The league cannot flex Monday night matchups, like it can with Sunday night games, meaning ESPN is stuck with the slate that the network gets in April. Early last week, network promos were touting the prime-time appearance of Manziel, who was coming off a career high 372-yard passing performance in a loss to the Pittsburgh Steelers.
However, Manziel was demoted to third string after videos surfaced of the controversial quarterback holding a champagne bottle while partying at a Texas nightclub. Manziel, who had promised to lay low during the bye week, reportedly sealed his fate by lying to Browns officials about the video.
Enter McCown, the 36-year-old who is on his seventh team in 13 NFL seasons. Schaub, 34, is on his fourth team, including his third in as many seasons.
"We're going to see what journeyman quarterbacks can do when the bright lights are on them," said Smith, who expressed his belief in Schaub several times over the past week.
For the Browns, who have lost five straight games by an average of more than 15 points, this is familiar territory. They've had just two winning seasons in 17 years, and they haven't won a playoff game since 1994.
In the time since Harbaugh became Ravens coach and Flacco their starting quarterback — an uninterrupted 136 games — the Browns have had five head coaches and 14 starting signal callers
The Ravens' 20th season in Baltimore has arguably been their most disappointing. A chic Super Bowl pick when the regular season began, the Ravens have lost seven games by a total of 32 points, undone by a lack of execution late in games and a flurry of injuries.
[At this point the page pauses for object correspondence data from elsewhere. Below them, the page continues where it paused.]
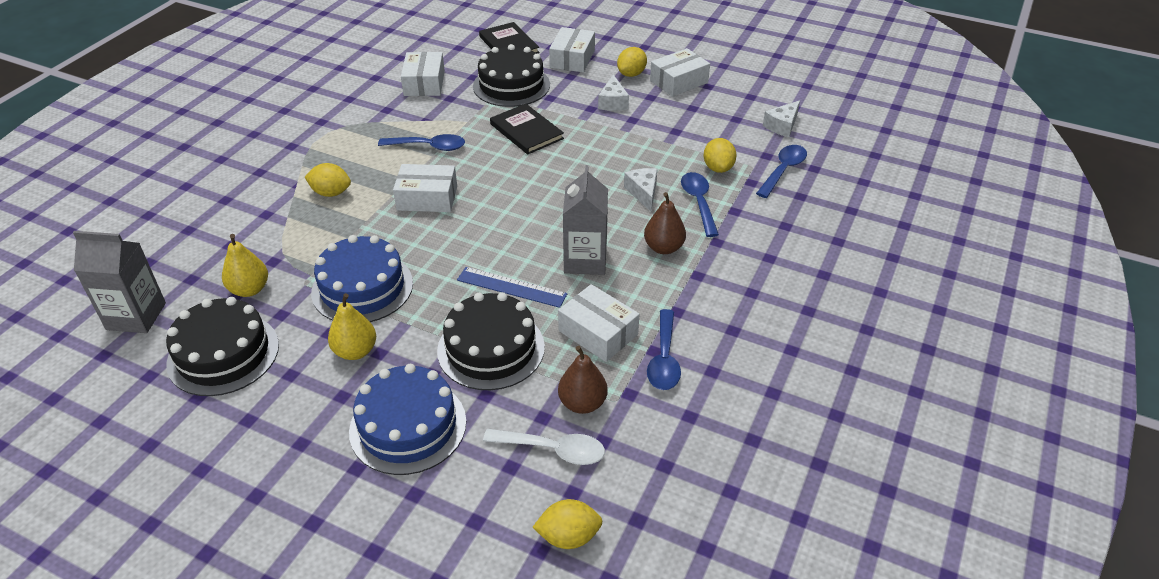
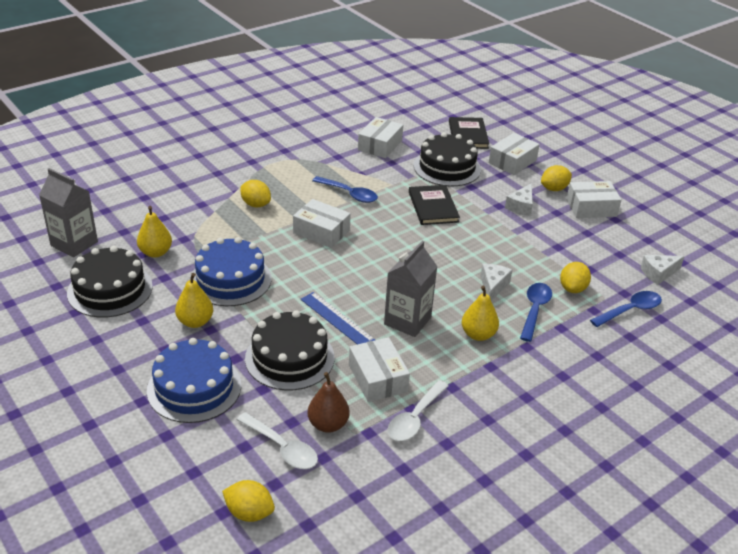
camera: 25 degrees right, 5 degrees down
(663, 248) = (478, 334): brown pear -> yellow pear
(664, 359) = (415, 418): blue spoon -> white spoon

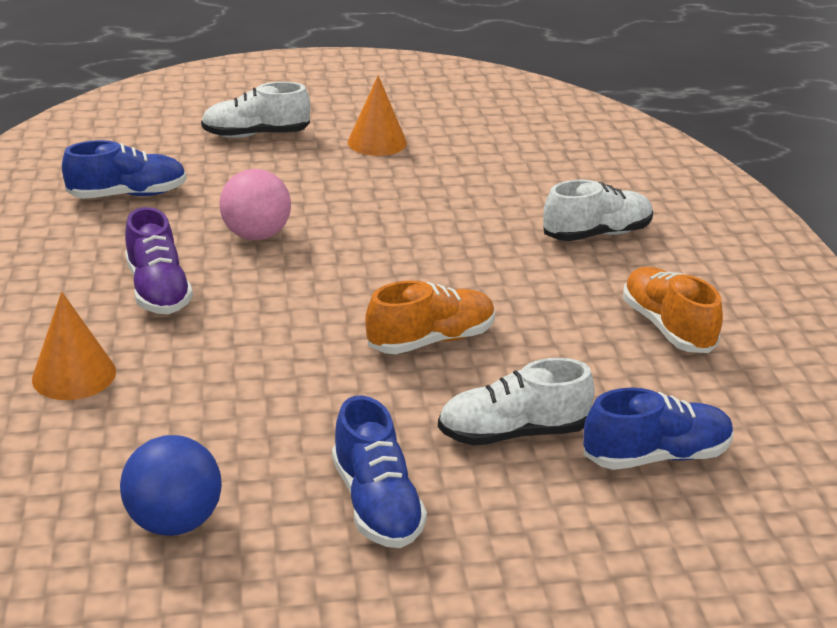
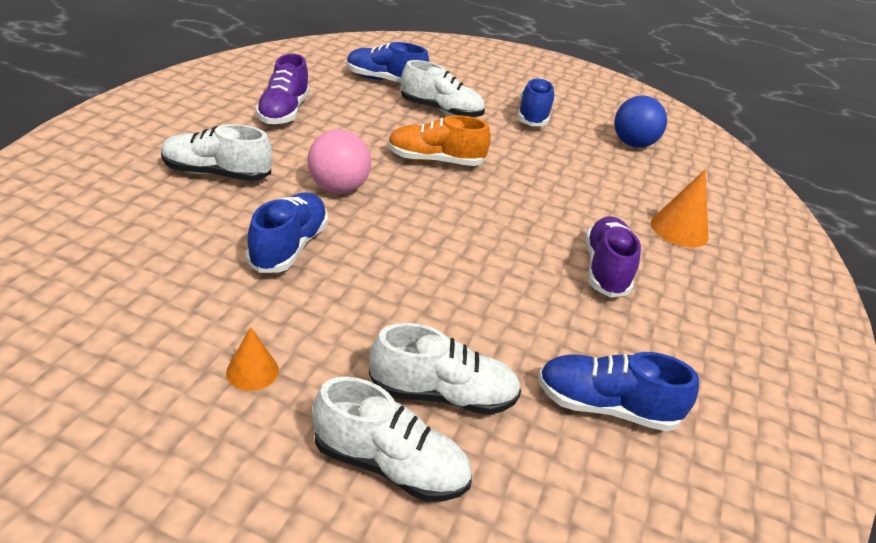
camera: 155 degrees left, 5 degrees up
(249, 167) = (442, 394): none -> white shoe
(256, 235) = (495, 290): pink ball -> pink ball (338, 188)
(377, 142) = (252, 371): orange cone -> orange cone, size x0.61
(452, 205) = (289, 247): none -> blue shoe
(667, 327) = (283, 112): orange shoe -> purple shoe

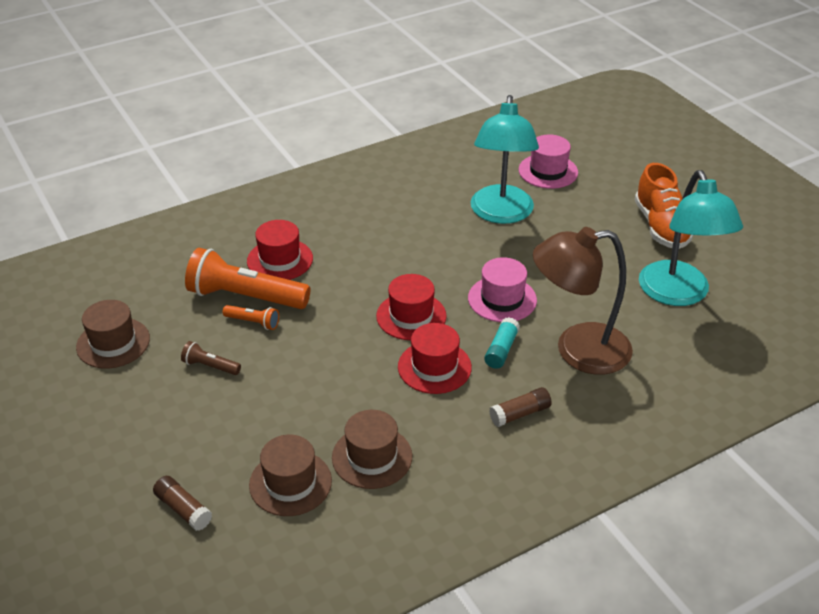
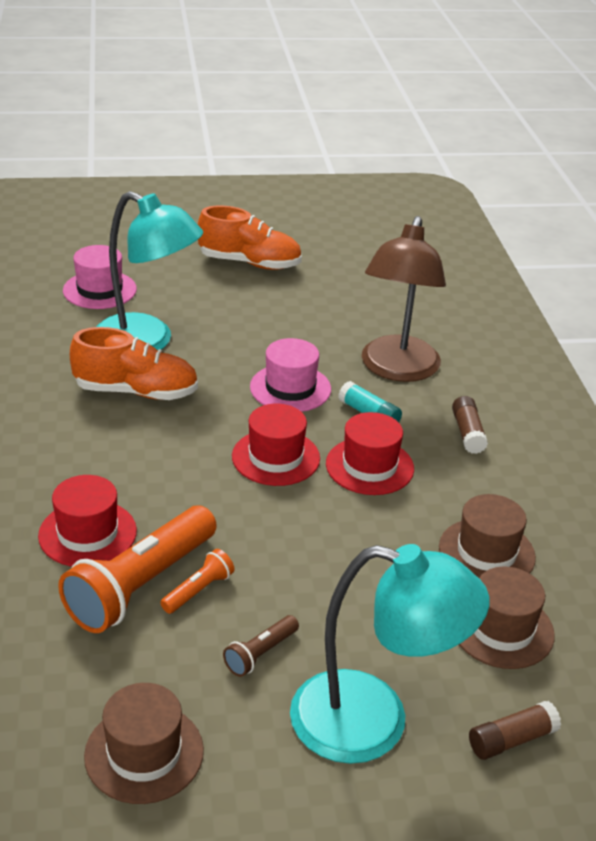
camera: 70 degrees left, 5 degrees down
(438, 229) = (136, 392): none -> orange shoe
(678, 294) = (353, 290): turquoise lamp -> turquoise lamp (373, 722)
The Ravens have more than $60 million of their salary cap allotted to players who are either on injured reserve or no longer members of the organization.
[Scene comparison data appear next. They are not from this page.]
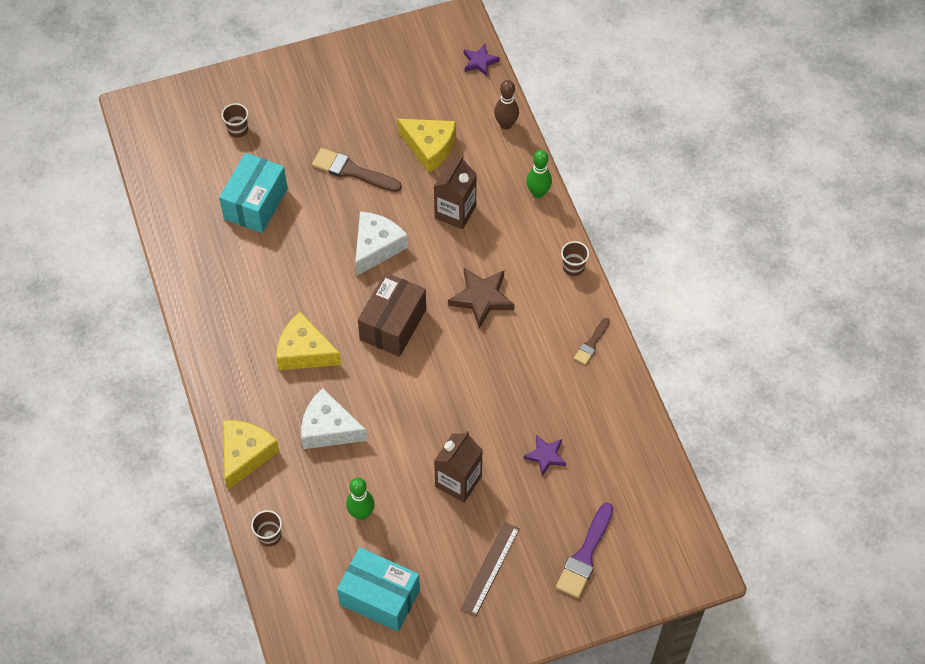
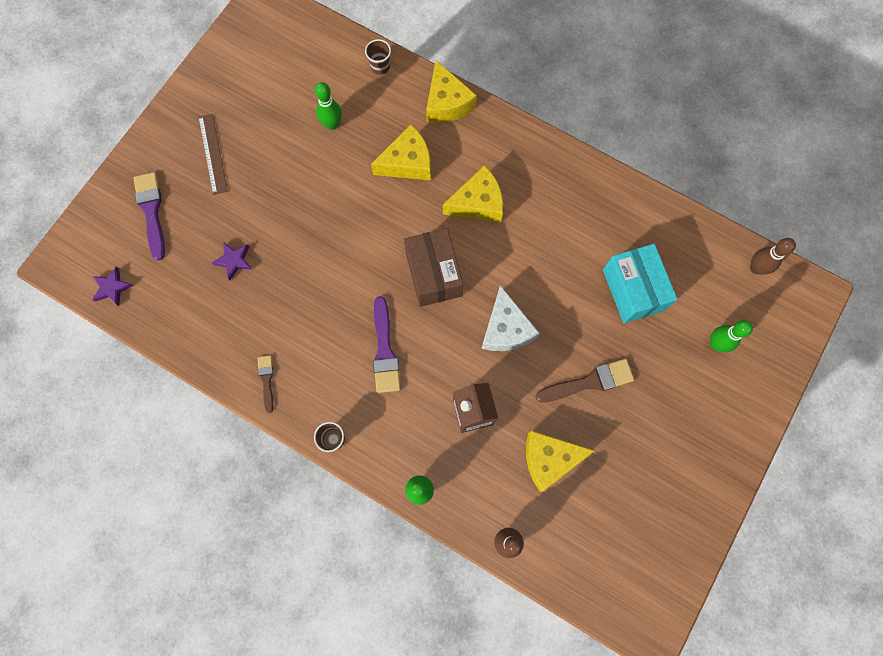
camera: 140 degrees right, 15 degrees up
(152, 152) = (756, 268): none -> brown bowling pin
(238, 130) = (716, 343): brown cup -> green bowling pin
(328, 428) = (407, 162): white cheese -> yellow cheese
(379, 597) = (273, 83): turquoise box -> none
(458, 481) = (283, 195): brown carton -> none
(480, 62) = (589, 594): purple star -> purple star (112, 288)
(482, 298) = (385, 350): brown star -> purple brush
"Our mindset is to stay the course, continue to do the things that we can do and control what we can control," said Kamar Aiken, who entered the season with 24 career catches but is now the team's No. 1 wide receiver with Steve Smith Sr. and rookie first-round draft pick Breshad Perriman on injured reserve. "We're still in the hunt. We're going to do our best to keep ourselves relevant."
The Ravens will play Monday with a quarterback, Schaub, who hasn't played in a game his team has won since Sept. 15, 2013; with a running back, Buck Allen, making his first career start in place of an injured Justin Forsett; with three backups likely starting on the offensive line; and with a receiving corps that features just one player (Aiken) who was on the active roster before Oct. 1.
They'll need to win at least five of their final six games to avoid the first losing season in Harbaugh's eight-season tenure. Several players say that's an obtainable goal and a few last week were still talking about making the playoffs.
However, with a decimated roster, the Ravens are far more likely to contend for the first overall draft pick in April than the postseason. Fourteen teams entered the weekend with four wins or fewer, so the battle for the top pick is still hard to handicap.
However, analytics website numberFire has given the Ravens an 8.66 percent chance of finishing with the top pick. The Browns, meanwhile, had a 34.42 percent chance.
Who says there's nothing on the line come Monday night?
"It's a big game here," Pettine said. "I know we're not — with both teams — where we want to be record-wise, but I fully expect to see two teams, passionate, wanting to win, going after it on Monday night, and hopefully our crowd is behind us."